- WORK ORDER -
Count the lines below that include the word "Концессионеру" and write that number alone.
--- PROVIDED RECORDS Enclosed Below ---
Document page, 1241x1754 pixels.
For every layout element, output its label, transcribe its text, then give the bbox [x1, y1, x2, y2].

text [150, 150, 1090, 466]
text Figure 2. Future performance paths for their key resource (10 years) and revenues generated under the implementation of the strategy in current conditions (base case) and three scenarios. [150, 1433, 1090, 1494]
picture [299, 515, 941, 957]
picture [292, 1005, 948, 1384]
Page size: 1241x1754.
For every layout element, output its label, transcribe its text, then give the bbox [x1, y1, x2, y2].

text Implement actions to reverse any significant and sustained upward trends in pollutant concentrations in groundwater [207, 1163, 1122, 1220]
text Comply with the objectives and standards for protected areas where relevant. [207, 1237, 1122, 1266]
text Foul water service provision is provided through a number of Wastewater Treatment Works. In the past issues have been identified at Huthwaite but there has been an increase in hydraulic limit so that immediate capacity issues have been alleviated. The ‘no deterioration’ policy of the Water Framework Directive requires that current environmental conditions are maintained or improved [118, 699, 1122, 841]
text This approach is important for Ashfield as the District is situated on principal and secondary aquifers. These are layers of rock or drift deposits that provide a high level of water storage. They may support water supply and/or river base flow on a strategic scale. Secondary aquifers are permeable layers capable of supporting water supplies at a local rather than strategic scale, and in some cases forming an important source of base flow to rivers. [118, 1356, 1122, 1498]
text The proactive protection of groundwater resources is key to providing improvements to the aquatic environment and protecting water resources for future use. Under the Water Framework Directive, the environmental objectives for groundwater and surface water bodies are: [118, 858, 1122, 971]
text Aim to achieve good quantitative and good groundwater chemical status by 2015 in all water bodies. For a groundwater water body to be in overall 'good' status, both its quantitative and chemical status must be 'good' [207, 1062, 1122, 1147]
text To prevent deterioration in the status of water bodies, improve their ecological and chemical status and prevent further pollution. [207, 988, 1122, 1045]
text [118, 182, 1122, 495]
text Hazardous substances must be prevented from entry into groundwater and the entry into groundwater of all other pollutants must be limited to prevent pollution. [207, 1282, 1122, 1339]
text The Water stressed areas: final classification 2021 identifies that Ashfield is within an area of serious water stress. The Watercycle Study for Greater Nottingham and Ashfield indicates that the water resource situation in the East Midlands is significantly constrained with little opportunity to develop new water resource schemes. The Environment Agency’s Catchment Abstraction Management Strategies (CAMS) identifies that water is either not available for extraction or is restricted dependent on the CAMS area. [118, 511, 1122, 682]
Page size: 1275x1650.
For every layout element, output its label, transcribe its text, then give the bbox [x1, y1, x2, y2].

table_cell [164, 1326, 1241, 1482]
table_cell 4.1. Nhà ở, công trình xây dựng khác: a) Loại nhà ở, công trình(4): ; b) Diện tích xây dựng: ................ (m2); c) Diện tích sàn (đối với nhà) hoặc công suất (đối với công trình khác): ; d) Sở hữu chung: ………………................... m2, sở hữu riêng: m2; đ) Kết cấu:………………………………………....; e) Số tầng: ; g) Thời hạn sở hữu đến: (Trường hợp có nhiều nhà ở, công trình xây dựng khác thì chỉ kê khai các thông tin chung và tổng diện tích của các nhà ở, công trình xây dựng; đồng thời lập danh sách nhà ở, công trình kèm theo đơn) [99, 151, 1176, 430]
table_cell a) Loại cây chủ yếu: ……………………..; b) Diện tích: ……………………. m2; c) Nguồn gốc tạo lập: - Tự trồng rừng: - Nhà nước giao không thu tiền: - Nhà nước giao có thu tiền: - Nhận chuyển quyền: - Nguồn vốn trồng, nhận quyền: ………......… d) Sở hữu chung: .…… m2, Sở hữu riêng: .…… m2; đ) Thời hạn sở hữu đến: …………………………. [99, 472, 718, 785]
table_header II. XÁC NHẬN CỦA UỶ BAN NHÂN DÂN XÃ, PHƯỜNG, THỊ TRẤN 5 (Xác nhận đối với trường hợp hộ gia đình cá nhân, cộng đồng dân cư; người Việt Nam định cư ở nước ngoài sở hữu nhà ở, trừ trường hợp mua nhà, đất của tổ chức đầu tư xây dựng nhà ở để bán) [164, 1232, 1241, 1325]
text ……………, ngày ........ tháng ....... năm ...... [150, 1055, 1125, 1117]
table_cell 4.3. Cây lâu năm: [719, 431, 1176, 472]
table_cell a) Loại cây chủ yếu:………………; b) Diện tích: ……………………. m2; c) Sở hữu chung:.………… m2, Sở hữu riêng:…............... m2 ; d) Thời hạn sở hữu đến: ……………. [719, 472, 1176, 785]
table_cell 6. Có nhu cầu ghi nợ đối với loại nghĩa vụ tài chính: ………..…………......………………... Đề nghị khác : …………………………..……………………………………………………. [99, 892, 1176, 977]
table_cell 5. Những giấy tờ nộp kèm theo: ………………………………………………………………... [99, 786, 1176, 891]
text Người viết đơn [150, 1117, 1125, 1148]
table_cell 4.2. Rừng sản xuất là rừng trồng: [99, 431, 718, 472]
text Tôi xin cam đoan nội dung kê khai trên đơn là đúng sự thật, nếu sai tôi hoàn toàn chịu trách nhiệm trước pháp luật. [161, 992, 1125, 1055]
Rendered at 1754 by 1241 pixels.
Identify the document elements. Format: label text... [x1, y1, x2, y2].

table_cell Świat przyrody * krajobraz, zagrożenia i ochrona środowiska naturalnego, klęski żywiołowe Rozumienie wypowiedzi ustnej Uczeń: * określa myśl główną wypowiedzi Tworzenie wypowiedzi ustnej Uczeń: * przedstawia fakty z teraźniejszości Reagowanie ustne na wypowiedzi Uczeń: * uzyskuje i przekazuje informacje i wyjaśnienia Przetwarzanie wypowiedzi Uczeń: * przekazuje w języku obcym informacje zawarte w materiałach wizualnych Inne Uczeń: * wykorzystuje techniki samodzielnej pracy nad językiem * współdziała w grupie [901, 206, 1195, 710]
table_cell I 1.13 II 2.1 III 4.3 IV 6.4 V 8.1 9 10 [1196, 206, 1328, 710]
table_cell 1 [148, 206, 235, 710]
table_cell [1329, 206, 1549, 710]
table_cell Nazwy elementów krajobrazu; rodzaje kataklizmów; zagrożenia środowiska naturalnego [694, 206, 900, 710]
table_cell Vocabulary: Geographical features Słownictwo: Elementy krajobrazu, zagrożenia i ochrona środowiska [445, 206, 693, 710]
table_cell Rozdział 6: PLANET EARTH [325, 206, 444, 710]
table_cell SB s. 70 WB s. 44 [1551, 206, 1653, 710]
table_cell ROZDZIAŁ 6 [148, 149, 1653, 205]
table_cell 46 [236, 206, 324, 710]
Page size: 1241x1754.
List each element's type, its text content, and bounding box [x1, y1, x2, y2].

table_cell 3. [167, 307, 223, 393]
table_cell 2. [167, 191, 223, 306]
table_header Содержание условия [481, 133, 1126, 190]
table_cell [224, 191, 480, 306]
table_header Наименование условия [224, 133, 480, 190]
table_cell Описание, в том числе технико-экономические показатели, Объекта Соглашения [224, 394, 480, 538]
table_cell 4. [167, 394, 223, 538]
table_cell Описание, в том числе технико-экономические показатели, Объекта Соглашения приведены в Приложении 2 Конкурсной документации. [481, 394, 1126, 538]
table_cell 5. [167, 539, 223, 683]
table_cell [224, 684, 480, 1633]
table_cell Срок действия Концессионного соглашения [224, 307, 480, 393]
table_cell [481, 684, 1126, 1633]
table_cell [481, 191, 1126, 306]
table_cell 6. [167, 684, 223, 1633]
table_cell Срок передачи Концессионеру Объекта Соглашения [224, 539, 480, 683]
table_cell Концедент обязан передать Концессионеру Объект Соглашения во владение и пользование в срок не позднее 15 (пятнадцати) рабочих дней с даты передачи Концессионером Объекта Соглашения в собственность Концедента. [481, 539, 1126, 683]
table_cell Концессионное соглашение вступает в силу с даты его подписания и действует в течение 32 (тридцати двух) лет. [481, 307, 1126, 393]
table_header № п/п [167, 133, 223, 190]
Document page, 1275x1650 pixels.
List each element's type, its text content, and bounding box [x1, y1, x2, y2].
--- End of Enclosed PROVIDED RECORDS ---
- RESULT OF THE TASK -
2